Top lending officers are being wooed from their employers in as little time as it takes to say "originate."
The companies staging these raids are hoping that their new heavy hitters will be able to produce handsome volumes in the face of a continued market slump. And in many cases, observers say, the hiring companies are paying dearly.
"Prudent management is disappearing, with the attitude of more is better - we'll pay for it and damn the cost," said Joe Bryant, executive vice president at Long Island Savings Bank.
He said he has seen some commission packages as hefty as 0.65% to 0.70% of each loan originated, versus the normal rate of 0.50% to 0.55%. Some companies are clearly losing money on their payouts, he said.
The skirmishing burst into public view last week when Fleet Mortgage Group, Columbia, S.C., obtained a restraining order to prevent Resource Bancshares Mortgage Group, also of Columbia, from aggressively recruiting Fleet employees. Resource, a much smaller company than Fleet, had hired several branch managers from Fleet.
Some in the industry say the current looting of lenders for top originators is the most aggressive and competitive in recent years. The enticements are especially remarkable because they come at a time when the industry is generally trying to cut costs.
Mark Springer, an executive recruiter based in Woodland Hills, Calif., said he considers some of the recruitment tactics he has seen recently irrational and costly.
Some offers include a guaranteed payment of two times the commissions that the originator would have earned had he closed loans that were pending with his previous employer.
"Things like that used to happen with the top 1% of originators," Mr. Springer said. "Now it's happening with the top 5%."

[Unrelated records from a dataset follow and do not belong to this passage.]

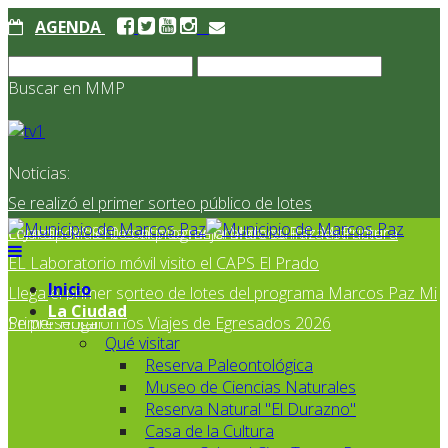
AGENDA
Buscar en MMP
Noticias:
Se realizó el primer sorteo público de lotes
correspondientes al programa Marcos Paz Mi Primer
El Jardín N° 910 continúa mejorando su infraestructura
EL Laboratorio móvil visito el CAPS El Prado
Inicio
Llega el primer sorteo de lotes del programa Marcos Paz Mi
La Ciudad
Primer Hogar
Se presentaron los Viajes de Egresados 2026
Qué visitar
Reserva Paleontológica
Museo de Ciencias Naturales
Reserva Natural "El Durazno"
Casa de la Cultura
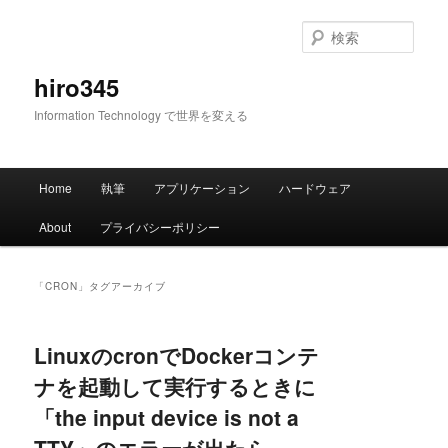
メ
サ
イ
ブ
検
ン
コ
索
コ
ン
hiro345
ン
テ
Information Technology で世界を変える
テ
ン
ン
ツ
ツ
へ
メ
へ
移
Home
執筆
アプリケーション
ハードウェア
イ
移
動
ン
動
About
プライバシーポリシー
メ
ニ
ュ
「
CRON
」タグアーカイブ
ー
LinuxのcronでDockerコンテ
ナを起動して実行するときに
「the input device is not a
TTY」のエラーが出たら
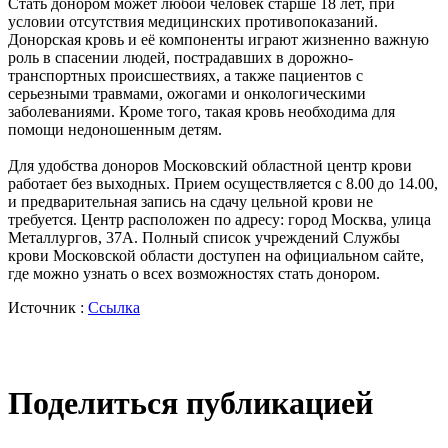
Стать донором может любой человек старше 18 лет, при
условии отсутствия медицинских противопоказаний.
Донорская кровь и её компоненты играют жизненно важную
роль в спасении людей, пострадавших в дорожно-
транспортных происшествиях, а также пациентов с
серьезными травмами, ожогами и онкологическими
заболеваниями. Кроме того, такая кровь необходима для
помощи недоношенным детям.
Для удобства доноров Московский областной центр крови
работает без выходных. Прием осуществляется с 8.00 до 14.00,
и предварительная запись на сдачу цельной крови не
требуется. Центр расположен по адресу: город Москва, улица
Металлургов, 37А. Полный список учреждений Службы
крови Московской области доступен на официальном сайте,
где можно узнать о всех возможностях стать донором.
Источник :
Ссылка
Поделиться публикацией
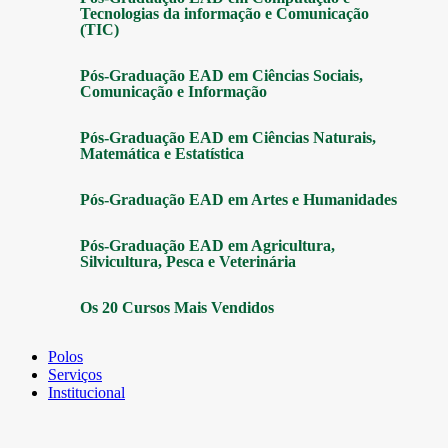
Tecnologias da informação e Comunicação
(TIC)
Pós-Graduação EAD em Ciências Sociais,
Comunicação e Informação
Pós-Graduação EAD em Ciências Naturais,
Matemática e Estatística
Pós-Graduação EAD em Artes e Humanidades
Pós-Graduação EAD em Agricultura,
Silvicultura, Pesca e Veterinária
Os 20 Cursos Mais Vendidos
Polos
Serviços
Institucional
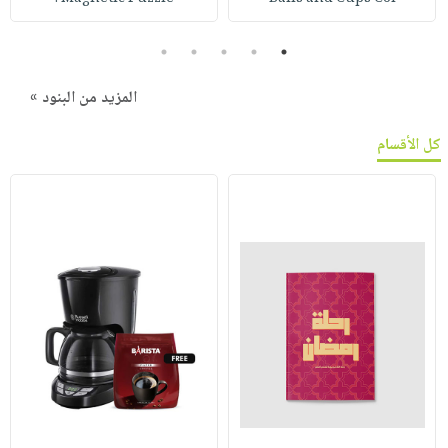
5
4
3
2
1
المزيد من البنود »
كل الأقسام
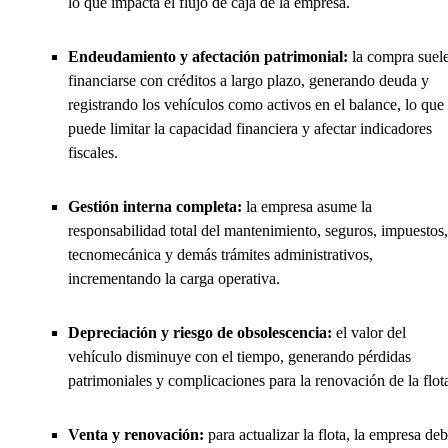
lo que impacta el flujo de caja de la empresa.
Endeudamiento y afectación patrimonial:
la compra suel
financiarse con créditos a largo plazo, generando deuda y
registrando los vehículos como activos en el balance, lo que
puede limitar la capacidad financiera y afectar indicadores
fiscales.
Gestión interna completa:
la empresa asume la
responsabilidad total del mantenimiento, seguros, impuestos,
tecnomecánica y demás trámites administrativos,
incrementando la carga operativa.
Depreciación y riesgo de obsolescencia:
el valor del
vehículo disminuye con el tiempo, generando pérdidas
patrimoniales y complicaciones para la renovación de la flot
Venta y renovación:
para actualizar la flota, la empresa de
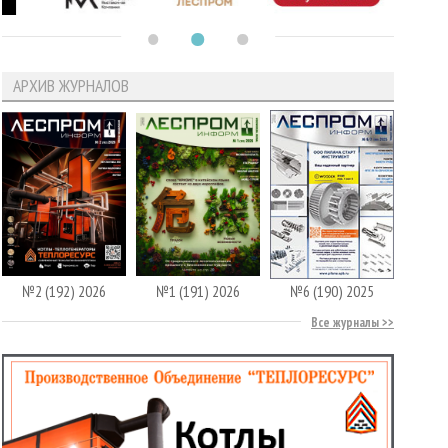
АРХИВ ЖУРНАЛОВ
№2 (192) 2026
№1 (191) 2026
№6 (190) 2025
Все журналы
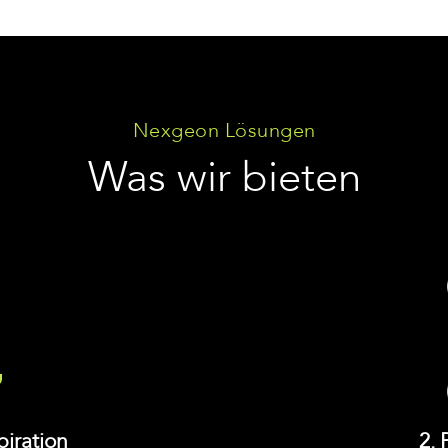
Nexgeon Lösungen
Was wir bieten
piration
2. 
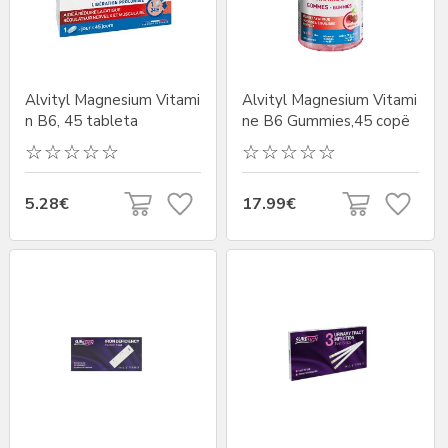
Alvityl Magnesium Vitami
Alvityl Magnesium Vitami
n B6, 45 tableta
ne B6 Gummies,45 copë
5.28€
17.99€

Paying originators for loans pending with their previous employers is not entirely new - but the practice has become much more common this year, said Sam Lyons, senior vice president of mortgage banking at Great Western Bank.
Even with the recent drop in interest rates, business has remained fairly slow, so companies "have more time to think about ways to steal other companies' top people," Mr. Lyons said.
Employees, too, are concerned about their jobs because of consolidation and cost cutting at lending institutions due to the decline in volume.
"Employees are taking a very proactive approach," said Allen Gutterman, president of Response Professional Placement in New York. "They are listening to any opportunity that comes to them."
The restraining order that Fleet obtained prevents Resource from soliciting Fleet staff during business hours, approaching Fleet staff on Fleet's premises, continuing to solicit after a job offer is refused and soliciting Fleet customers whose names were learned through recent defections.
Resource said that Fleet's complaints were groundless.
"The effect of the order is to prevent (Resource) from doing things we haven't done and have no intention of doing," said Doug Tinkler, Resource's general counsel.
Resource, started from scratch six years ago, has grown rapidly in wholesale and correspondent lending. More recently it has been expanding in retail originations.